Because the second you start leaning on it like a laptop, it reminds you that it is not one. Windowing gets better, then stops short. File handling gets better, then turns sideways. Multitasking works until it starts feeling negotiated. The whole device lives in this pattern of almost. Almost a Mac when you want one. Almost a pure tablet when you want that too. Almost enough in both directions.

That is why it is such an interesting device and such an awkward one.

At its best, the iPad Pro feels like the cleanest travel computer Apple makes. Flexible. Fast. Thin. Visually beautiful. Capable of shifting from reading device to writing device to sketchpad to media screen without much ceremony. It adapts well. It moves well. It fits in a bag easily. It makes sense in motion.

At its worst, it feels like three-quarters of several excellent products layered on top of each other without ever fully becoming the best version of any of them.

That tension is the whole ownership experience.

And then there is the physical reality of it. The 11-inch size sounds like the sweet spot because it mostly is. More portable than the larger iPad, easier to carry, easier to travel with, less ridiculous once you add accessories. But it is also heavier in actual use than the idea of an iPad tends to suggest, especially once you stop thinking like a buyer and start thinking like a person lying in bed trying to read.

That is where the fantasy breaks a little.

As a handheld reading device, especially for longer stretches, it is not light. It is not the kind of thing you forget you are holding. Great screen or not, there is still a point where your wrists start filing complaints. That matters because part of the tablet promise is intimacy. Casualness. Pick it up, sink into a chair, use it without ceremony. The iPad Pro can do that for a while, but it is not as relaxed as it wants to look.

That mismatch shows up in daily life more than the keynote version of the product ever admits.

The truth is that this has become my least used piece of tech.

Not because it is bad. Almost the opposite. It is too good at a set of tasks I do not need often enough, and not final enough at the tasks where I already know what I prefer. When I want a real computer, I still want a Mac. When I want something always with me, I want my phone. When I want to read casually, the weight becomes part of the story faster than I want it to. That leaves the iPad in an awkward middle where it wins specific moments and loses the daily default.

That is not failure exactly. It is more revealing than that.

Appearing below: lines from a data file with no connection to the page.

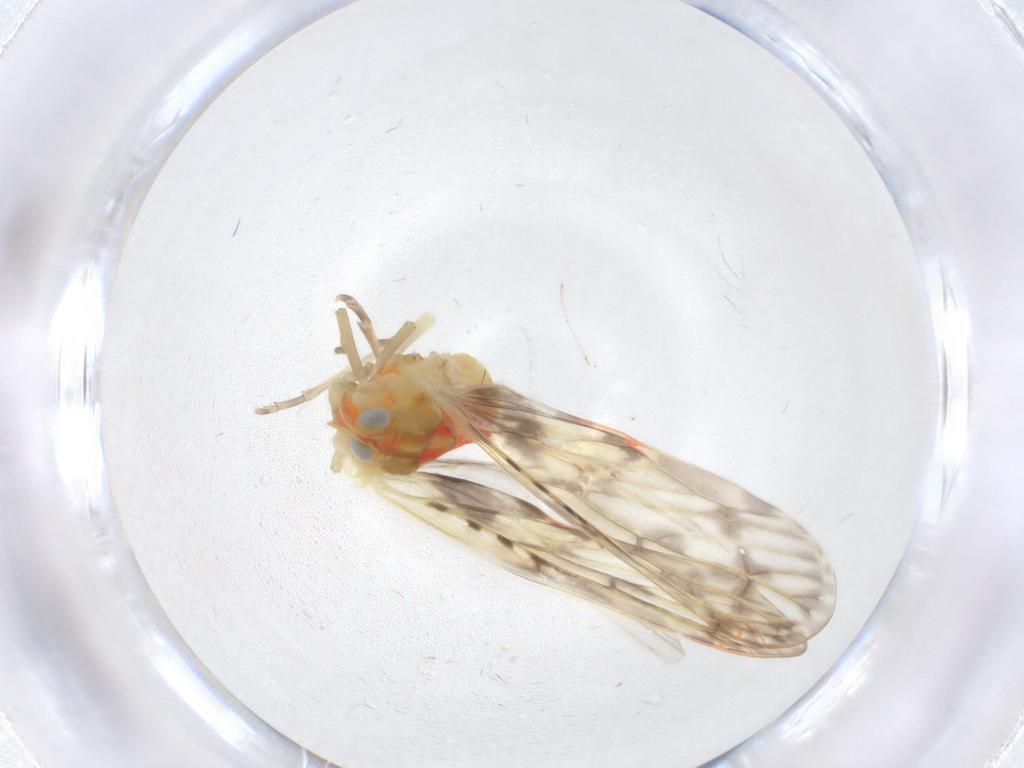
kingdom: Animalia
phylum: Arthropoda
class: Insecta
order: Hemiptera
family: Derbidae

The iPad Pro is one of Apple’s most impressive hardware objects and one of its most situational personal devices. You can admire it a lot and still not reach for it first. You can enjoy owning it and still realize it has not become essential. That is a strange category, but it is a real one.

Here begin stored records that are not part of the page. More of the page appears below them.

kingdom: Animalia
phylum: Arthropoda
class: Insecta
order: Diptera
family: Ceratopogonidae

When I travel, I still see the logic. Paired with the Magic Keyboard and Pencil Pro, it gives me options. It can flex into different roles. It can cover writing, notes, media, sketching, browsing, and all the small digital maintenance that accumulates away from home. It is a genuinely good travel companion because travel rewards flexibility more than purity.

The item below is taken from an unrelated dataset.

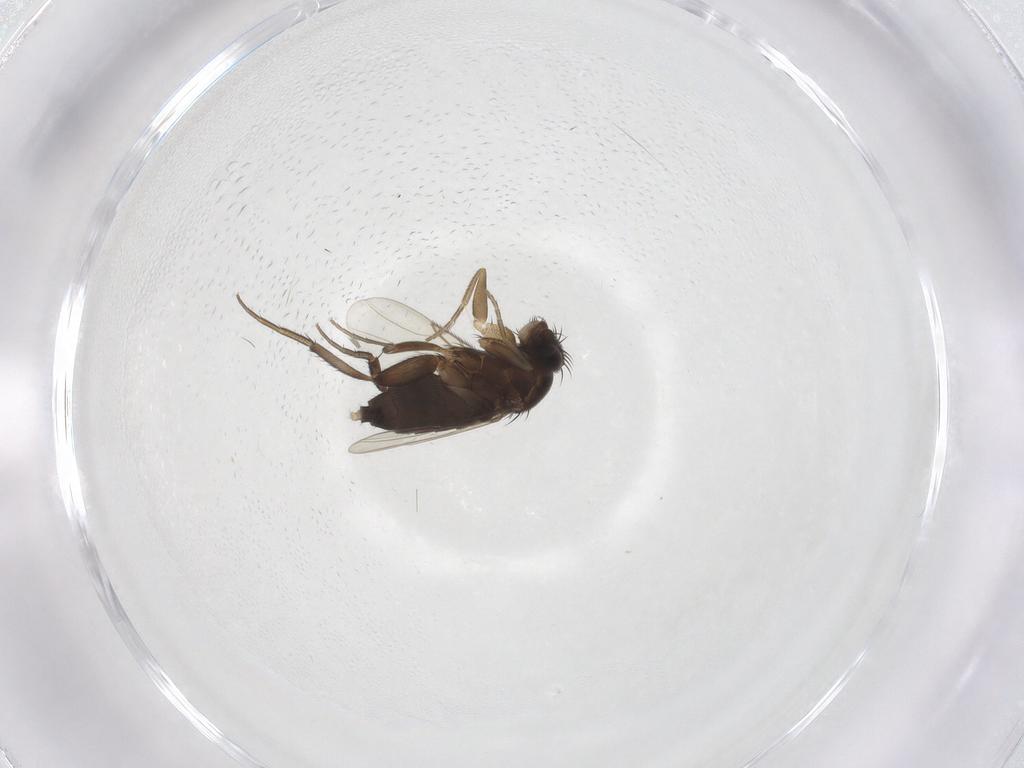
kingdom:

But at home, in ordinary life, the edges show.

The Mac is better when I want to work properly. The phone is better when I want something frictionless. And the iPad ends up waiting for the moments where being in-between is the advantage instead of the compromise.

That is why my relationship with it stays a little unresolved.

I do not regret buying it. I understand exactly why it exists. I still think the screen is excellent, Pencil remains one of the best reasons to own one, and as a travel device it solves a real problem. But it is also the clearest example in my setup of a product being impressive without becoming necessary.

That is the real verdict.

The 11-inch iPad Pro M4 is beautiful, flexible, and slightly homeless. Brilliant hardware, selective usefulness, and easily the least used device in my bag.